Records for processing section start

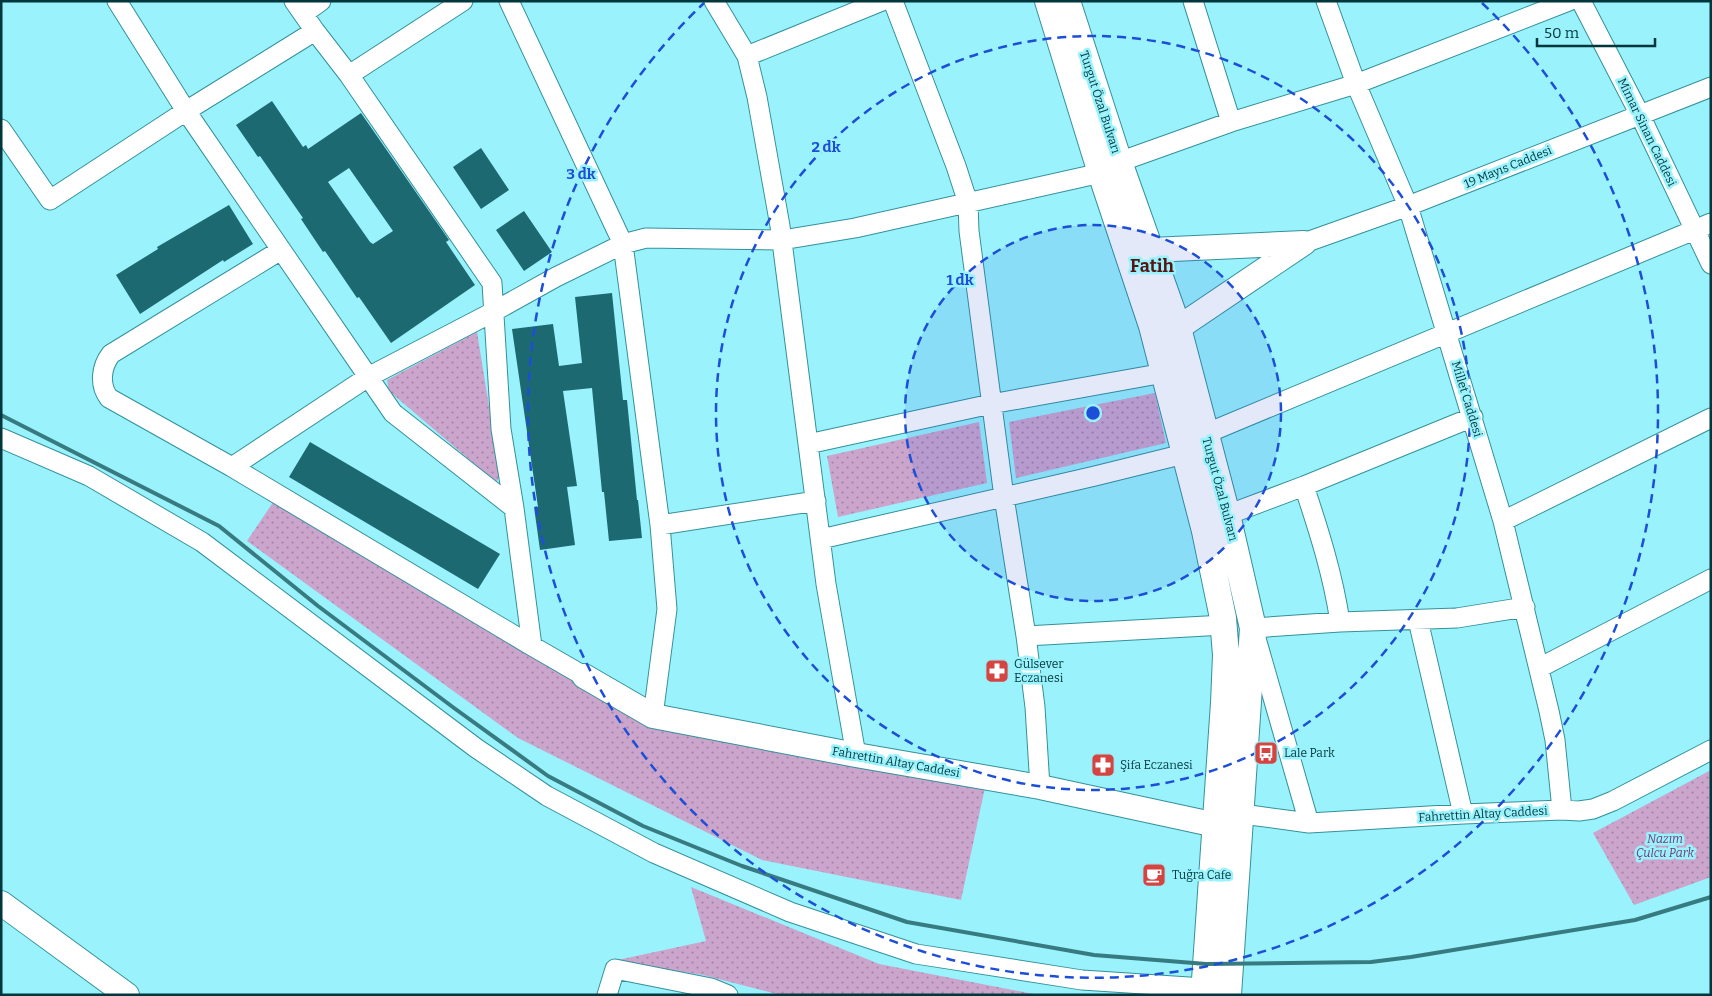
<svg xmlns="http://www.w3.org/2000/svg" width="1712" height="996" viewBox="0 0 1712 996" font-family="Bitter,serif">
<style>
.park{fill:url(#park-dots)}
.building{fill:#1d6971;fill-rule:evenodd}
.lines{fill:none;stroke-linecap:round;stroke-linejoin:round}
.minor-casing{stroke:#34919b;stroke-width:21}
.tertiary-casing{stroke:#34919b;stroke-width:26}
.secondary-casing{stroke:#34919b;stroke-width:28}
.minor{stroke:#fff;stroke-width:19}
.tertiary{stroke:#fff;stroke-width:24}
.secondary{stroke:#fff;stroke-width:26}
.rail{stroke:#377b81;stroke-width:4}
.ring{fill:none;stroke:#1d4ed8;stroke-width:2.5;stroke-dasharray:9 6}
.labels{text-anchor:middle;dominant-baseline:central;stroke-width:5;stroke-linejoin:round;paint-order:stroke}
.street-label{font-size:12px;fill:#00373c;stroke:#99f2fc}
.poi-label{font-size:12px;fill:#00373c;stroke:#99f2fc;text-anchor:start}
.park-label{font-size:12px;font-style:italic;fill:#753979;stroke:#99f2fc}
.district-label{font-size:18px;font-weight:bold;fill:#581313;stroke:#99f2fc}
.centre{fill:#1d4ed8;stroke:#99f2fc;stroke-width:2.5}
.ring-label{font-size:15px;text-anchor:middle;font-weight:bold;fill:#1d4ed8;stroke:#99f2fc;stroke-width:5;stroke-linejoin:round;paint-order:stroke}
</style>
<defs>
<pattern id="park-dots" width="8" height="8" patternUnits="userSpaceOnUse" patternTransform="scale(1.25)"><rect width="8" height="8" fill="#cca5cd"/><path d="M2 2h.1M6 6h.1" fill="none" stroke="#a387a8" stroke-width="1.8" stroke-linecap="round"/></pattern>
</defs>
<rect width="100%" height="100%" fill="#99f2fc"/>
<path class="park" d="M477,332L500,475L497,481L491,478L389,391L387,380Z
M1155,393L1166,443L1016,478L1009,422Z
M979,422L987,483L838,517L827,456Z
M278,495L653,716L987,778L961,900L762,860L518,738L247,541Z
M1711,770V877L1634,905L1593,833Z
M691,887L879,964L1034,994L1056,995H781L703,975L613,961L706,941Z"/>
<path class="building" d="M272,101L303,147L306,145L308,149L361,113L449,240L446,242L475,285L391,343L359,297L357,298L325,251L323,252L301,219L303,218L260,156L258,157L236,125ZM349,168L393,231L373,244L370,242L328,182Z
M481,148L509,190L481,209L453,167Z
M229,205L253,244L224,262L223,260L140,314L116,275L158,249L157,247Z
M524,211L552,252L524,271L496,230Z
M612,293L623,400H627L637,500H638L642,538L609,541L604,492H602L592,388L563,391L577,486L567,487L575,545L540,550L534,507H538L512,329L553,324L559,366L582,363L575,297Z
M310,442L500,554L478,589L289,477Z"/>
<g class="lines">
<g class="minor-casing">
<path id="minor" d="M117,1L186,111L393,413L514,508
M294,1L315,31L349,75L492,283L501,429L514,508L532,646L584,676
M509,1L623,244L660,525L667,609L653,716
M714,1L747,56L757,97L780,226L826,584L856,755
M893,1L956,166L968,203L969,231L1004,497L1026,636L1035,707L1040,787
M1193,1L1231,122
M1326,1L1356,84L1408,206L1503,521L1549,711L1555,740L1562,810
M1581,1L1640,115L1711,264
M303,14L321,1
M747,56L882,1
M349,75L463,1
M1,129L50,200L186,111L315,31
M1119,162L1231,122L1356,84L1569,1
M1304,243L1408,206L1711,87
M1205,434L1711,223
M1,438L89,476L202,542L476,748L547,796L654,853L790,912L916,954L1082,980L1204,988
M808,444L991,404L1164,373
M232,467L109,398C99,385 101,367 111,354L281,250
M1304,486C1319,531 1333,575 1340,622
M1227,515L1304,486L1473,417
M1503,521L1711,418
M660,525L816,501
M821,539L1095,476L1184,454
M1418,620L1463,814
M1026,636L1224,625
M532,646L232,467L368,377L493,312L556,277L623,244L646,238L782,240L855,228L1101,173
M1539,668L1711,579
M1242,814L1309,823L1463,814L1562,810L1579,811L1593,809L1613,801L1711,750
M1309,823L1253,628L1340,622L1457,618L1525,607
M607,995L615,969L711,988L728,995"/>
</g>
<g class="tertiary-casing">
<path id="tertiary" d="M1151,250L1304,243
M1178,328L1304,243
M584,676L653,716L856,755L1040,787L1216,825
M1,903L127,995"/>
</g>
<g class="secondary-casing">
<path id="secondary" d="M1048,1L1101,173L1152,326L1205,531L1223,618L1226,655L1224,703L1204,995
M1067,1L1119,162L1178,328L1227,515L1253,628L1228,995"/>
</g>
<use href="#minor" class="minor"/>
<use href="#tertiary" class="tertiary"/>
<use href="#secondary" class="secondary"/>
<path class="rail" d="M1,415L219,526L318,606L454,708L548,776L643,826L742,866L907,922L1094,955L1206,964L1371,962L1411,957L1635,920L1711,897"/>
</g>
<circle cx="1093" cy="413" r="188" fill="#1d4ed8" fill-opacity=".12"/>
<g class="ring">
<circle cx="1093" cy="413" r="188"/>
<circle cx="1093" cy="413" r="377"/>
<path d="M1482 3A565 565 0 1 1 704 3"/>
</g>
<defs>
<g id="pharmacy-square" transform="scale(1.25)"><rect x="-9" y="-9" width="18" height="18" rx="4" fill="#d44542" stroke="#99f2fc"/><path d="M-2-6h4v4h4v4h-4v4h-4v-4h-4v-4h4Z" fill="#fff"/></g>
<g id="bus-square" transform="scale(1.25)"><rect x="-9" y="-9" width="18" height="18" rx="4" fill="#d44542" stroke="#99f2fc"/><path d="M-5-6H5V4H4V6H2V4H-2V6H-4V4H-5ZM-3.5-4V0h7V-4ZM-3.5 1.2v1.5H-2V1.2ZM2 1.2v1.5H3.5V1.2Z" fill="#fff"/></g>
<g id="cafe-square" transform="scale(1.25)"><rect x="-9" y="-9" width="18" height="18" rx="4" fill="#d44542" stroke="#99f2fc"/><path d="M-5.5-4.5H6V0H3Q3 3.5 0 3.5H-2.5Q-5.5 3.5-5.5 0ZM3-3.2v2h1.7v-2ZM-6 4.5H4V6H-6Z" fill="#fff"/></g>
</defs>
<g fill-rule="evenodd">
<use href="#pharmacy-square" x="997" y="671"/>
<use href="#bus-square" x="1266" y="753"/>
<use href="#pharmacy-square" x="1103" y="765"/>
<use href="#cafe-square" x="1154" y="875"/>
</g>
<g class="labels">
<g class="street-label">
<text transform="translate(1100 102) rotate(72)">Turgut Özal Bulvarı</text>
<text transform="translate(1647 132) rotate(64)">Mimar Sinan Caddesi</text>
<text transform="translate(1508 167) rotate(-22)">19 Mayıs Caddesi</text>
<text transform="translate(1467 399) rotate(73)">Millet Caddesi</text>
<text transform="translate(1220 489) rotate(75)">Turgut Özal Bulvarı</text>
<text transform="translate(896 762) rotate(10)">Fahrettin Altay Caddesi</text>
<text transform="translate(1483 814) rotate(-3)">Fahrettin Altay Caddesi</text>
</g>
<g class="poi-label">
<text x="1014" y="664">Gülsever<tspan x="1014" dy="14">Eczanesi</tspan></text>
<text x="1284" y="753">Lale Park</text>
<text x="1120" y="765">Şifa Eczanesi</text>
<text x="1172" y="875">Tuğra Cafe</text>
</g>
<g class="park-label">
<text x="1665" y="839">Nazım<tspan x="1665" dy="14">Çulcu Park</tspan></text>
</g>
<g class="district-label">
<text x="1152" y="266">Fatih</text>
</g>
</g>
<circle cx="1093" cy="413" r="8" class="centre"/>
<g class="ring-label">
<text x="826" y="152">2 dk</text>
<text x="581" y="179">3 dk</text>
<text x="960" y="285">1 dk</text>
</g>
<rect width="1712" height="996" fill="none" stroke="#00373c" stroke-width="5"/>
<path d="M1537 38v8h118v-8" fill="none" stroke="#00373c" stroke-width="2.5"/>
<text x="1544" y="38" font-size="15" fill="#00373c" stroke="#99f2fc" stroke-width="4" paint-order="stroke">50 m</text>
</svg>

Records for processing section end

Required work: Which of the lines in the material carry the string "bold"? Pull them out.

Answer to this task:
.district-label{font-size:18px;font-weight:bold;fill:#581313;stroke:#99f2fc}
.ring-label{font-size:15px;text-anchor:middle;font-weight:bold;fill:#1d4ed8;stroke:#99f2fc;stroke-width:5;stroke-linejoin:round;paint-order:stroke}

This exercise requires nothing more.